The study, “Structural basis for simvastatin competitive antagonism of complement receptor 3,“ published in the Journal of Biological Chemistry, showed that the simvastatin molecule binds to an immune structure known as complement receptor (CR)3, preventing another factor from binding. When the natural factor can no longer bind, immune cells have no way to trigger immune processes, much as a person can’t charge a cellphone if an electrical socket is already occupied by another plug.
Complement factors are part of our first-line immunity helping other immune cells to launch an attack if they discover a threat. They are also involved in later stages of immunological processes. Since complement factors are involved in autoimmune disease, scientists have tried to develop drugs blocking their activity.
Thomas Vorup-Jensen, a professor in the Department of Biomedicine at Aarhus, believes these findings are particularly interesting because simvastatin does not produce the severe side effects other MS medications often cause.
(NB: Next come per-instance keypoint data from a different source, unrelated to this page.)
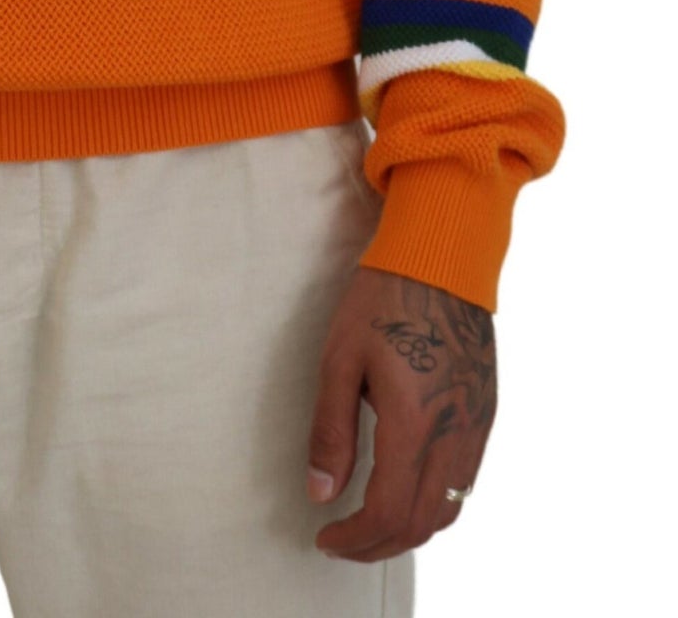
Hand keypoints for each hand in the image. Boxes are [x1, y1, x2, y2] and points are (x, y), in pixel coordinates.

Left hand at [306, 264, 495, 561]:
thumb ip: (331, 431)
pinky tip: (407, 491)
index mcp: (413, 424)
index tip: (325, 538)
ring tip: (370, 524)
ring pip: (449, 510)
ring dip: (409, 529)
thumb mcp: (340, 361)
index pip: (387, 512)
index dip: (354, 539)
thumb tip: (320, 492)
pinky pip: (465, 482)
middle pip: (420, 523)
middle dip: (378, 545)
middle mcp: (453, 436)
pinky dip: (435, 504)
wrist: (440, 261)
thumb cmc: (382, 302)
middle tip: (342, 541)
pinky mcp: (486, 415)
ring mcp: (477, 428)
“We have now identified a new mechanism that forms the basis for the effect, and this opens up new opportunities for developing a better substance to combat these inflammatory diseases. It’s an interesting line to pursue because a great many people can take statins without significant side effects,” Dr. Vorup-Jensen said in a news release.
Since the discovery was made in cells, the research team now hopes to prove the same is true in living organisms.
“Of course, we now need to establish whether it works in the same way in vivo, but we think it’s likely,” Dr. Vorup-Jensen said.
Earlier studies have also found that simvastatin prevents the release of immune cytokines, affecting the actions of immune T-cells, suggesting that the drug might affect the immune system in various ways.